• _What to produce_
State how many lines in the entries below contain the word "series". Reply with the number alone.

• _Information provided_
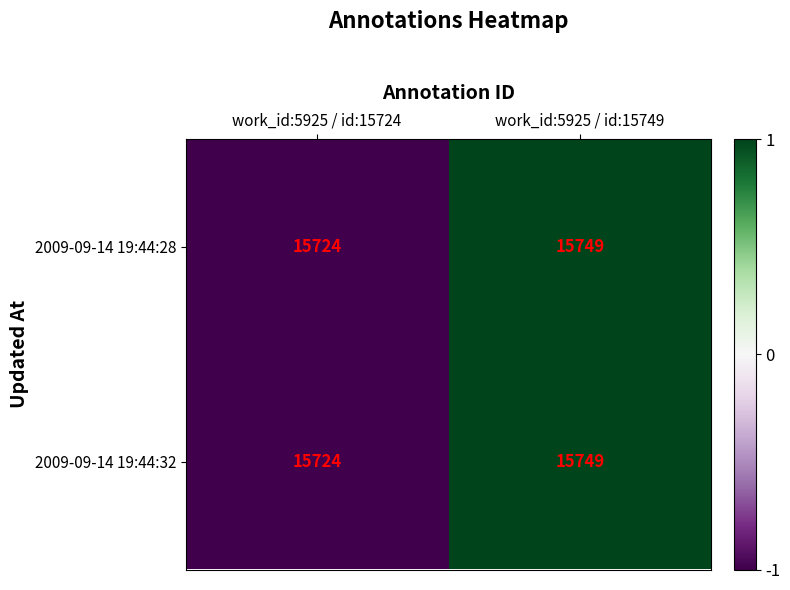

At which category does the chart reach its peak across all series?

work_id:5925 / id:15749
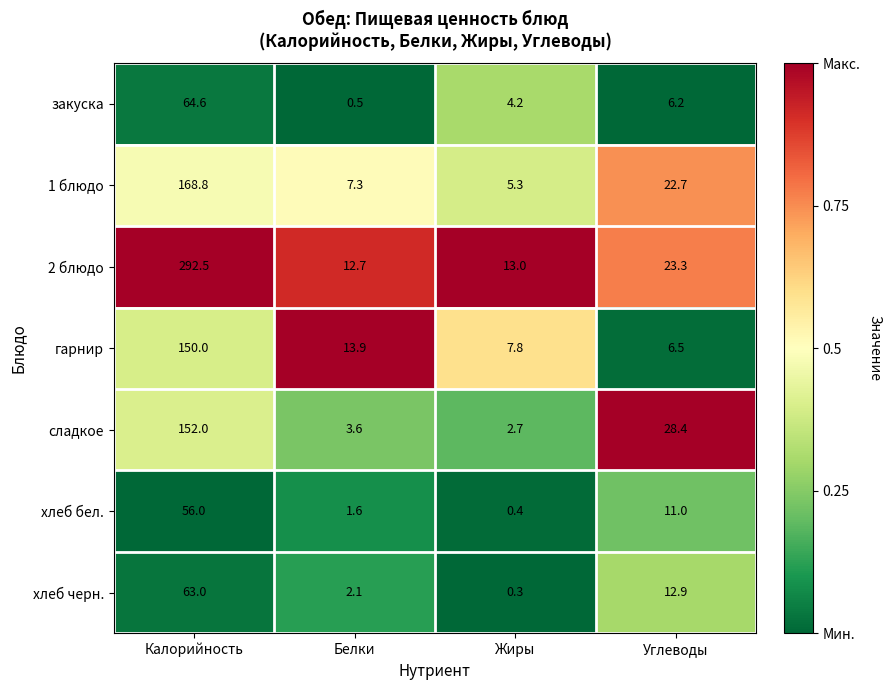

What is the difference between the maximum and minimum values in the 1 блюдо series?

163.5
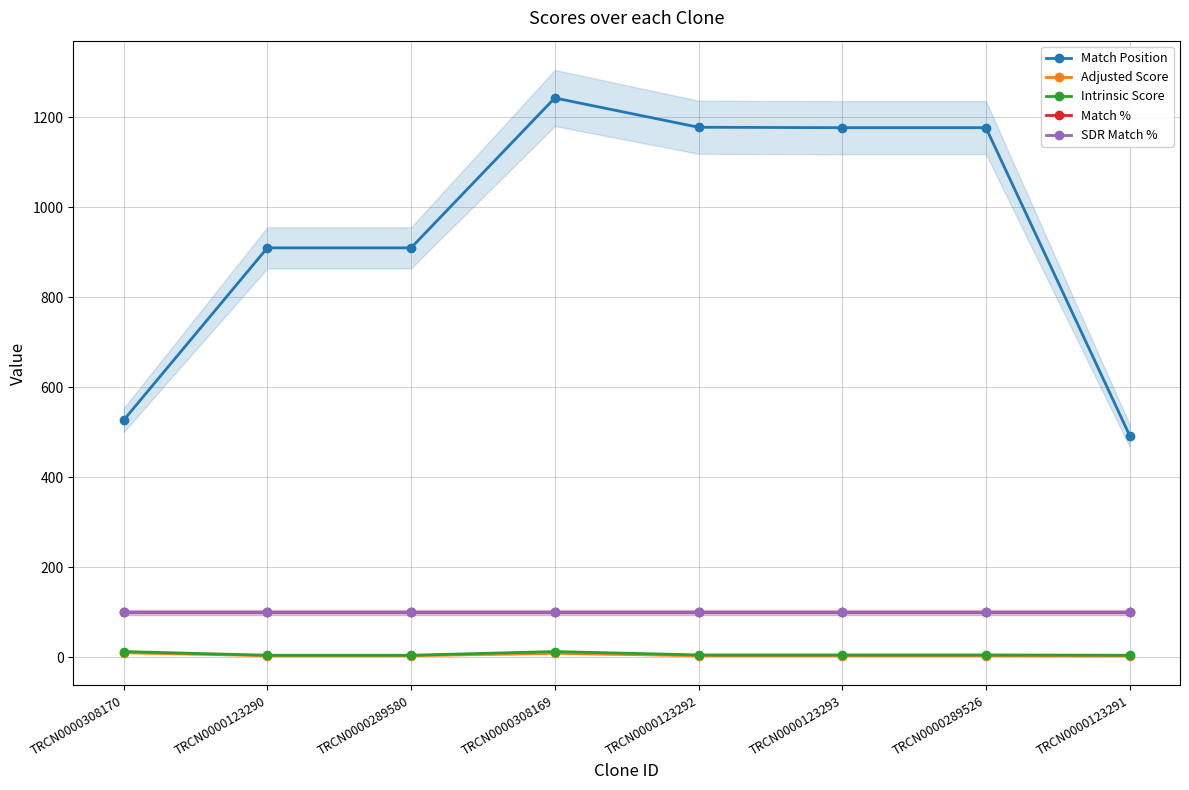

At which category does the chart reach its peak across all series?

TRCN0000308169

• _Written answer_
3